Key Laboratory of Jiangsu Province for Chemical Pollution Control and Resources Reuse, School of Environmental and Biological Engineering, Nanjing University of Science and Technology, Nanjing 210094, PR China.
Key Laboratory of Jiangsu Province for Chemical Pollution Control and Resources Reuse, School of Environmental and Biological Engineering, Nanjing University of Science and Technology, Nanjing 210094, PR China.
J Colloid Interface Sci. 2019 Mar 22;540:97-106. doi: 10.1016/j.jcis.2019.01.023. Epub 2019 Jan 7.

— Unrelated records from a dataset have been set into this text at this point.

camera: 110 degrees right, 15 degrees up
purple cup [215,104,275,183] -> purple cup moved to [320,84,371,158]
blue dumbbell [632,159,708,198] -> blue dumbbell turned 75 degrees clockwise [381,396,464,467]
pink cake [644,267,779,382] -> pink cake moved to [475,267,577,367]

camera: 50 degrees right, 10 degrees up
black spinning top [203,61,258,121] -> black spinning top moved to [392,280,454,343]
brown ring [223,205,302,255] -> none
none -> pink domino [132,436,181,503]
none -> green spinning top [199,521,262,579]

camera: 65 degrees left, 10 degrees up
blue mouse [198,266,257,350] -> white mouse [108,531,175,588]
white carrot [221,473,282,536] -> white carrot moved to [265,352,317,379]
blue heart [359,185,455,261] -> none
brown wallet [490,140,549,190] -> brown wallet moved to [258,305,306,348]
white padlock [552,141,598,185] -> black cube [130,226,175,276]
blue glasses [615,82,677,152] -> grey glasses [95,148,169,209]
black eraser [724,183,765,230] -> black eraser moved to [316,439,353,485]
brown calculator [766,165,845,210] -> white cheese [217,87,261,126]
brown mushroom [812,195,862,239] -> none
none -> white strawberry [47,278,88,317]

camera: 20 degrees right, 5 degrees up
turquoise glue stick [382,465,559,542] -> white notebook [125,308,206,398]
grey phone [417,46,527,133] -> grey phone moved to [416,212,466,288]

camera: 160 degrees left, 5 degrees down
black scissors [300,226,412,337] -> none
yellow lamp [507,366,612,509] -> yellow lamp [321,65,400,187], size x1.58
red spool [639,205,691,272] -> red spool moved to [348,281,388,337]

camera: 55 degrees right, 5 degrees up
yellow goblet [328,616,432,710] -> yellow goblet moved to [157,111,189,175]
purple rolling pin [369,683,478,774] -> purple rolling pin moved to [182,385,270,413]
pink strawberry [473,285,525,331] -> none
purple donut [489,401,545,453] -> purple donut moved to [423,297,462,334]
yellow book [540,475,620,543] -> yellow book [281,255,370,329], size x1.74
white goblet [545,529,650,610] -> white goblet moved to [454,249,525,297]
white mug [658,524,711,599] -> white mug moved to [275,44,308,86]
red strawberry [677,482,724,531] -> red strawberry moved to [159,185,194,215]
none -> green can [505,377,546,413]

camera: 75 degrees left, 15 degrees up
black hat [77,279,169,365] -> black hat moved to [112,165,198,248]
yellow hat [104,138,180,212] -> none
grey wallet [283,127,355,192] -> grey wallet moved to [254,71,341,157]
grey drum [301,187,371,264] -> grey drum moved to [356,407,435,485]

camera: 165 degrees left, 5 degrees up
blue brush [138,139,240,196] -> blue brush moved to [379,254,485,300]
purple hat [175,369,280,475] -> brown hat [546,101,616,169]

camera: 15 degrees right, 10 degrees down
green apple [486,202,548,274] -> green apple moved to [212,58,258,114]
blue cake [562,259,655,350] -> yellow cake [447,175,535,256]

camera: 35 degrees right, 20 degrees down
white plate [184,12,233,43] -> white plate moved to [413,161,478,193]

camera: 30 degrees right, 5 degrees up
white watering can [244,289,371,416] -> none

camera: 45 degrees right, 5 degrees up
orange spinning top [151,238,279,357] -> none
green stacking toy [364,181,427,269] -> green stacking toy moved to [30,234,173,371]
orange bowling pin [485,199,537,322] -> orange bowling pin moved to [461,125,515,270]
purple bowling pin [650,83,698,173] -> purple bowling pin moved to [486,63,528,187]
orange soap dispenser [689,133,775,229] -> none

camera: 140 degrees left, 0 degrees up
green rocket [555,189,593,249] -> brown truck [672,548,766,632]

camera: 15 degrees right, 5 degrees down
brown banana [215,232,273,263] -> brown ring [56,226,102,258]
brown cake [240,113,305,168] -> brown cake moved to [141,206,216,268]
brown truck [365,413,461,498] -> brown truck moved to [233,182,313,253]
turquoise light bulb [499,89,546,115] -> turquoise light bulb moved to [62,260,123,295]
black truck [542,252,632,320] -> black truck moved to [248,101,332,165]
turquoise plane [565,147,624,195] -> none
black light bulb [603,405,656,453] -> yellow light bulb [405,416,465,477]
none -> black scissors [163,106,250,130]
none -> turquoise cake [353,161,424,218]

A facile thermal polymerization was applied to synthesize carbon and oxygen dual-doped graphitic carbon nitride (MACN) with controllable electronic band structure using malonic acid and urea as precursors. The C and O atoms substituted the sp N atom in graphitic carbon nitride (CN). The 1MACN (1 represented that the weight ratio of malonic acid to urea is 1% during the synthesis) with optimal band structure could decompose 15 ppm bisphenol A (BPA) within 150 min, and the mineralization rate reached to 52%. The superior photocatalytic performance of 1MACN was mainly ascribed to electronic band structure together with optical properties. On the one hand, the formation of delocalized big π bonds favored the electrons transfer after the introducing of carbon atoms. On the other hand, a positive charge density existed on the C atoms because of high electronegativity of contiguous O (3.44) that substituted N compared with C (2.55), which could attribute to high activity of MACN catalyst. The study will contribute to the further improvement of visible-light photocatalytic BPA degradation and mineralization.
采用简便的热聚合方法,以丙二酸和尿素为前驱体,合成了具有可控电子能带结构的碳氧双掺杂石墨相氮化碳(MACN)。C 和 O 原子取代了石墨相氮化碳(CN)中的 sp ³ N 原子。具有最佳能带结构的 1MACN(1 代表在合成过程中丙二酸与尿素的重量比为 1%)可在 150 分钟内分解 15ppm 的双酚 A(BPA),矿化率达到 52%。1MACN 的优异光催化性能主要归因于电子能带结构和光学性质。一方面,碳原子的引入形成了离域的大 π 键,有利于电子转移。另一方面,由于与 C(2.55)相比,相邻 O(3.44)的电负性较高,取代 N 后的 C 原子上存在正电荷密度,这归因于 MACN 催化剂的高活性。该研究将有助于进一步提高可见光光催化 BPA 降解和矿化的效率。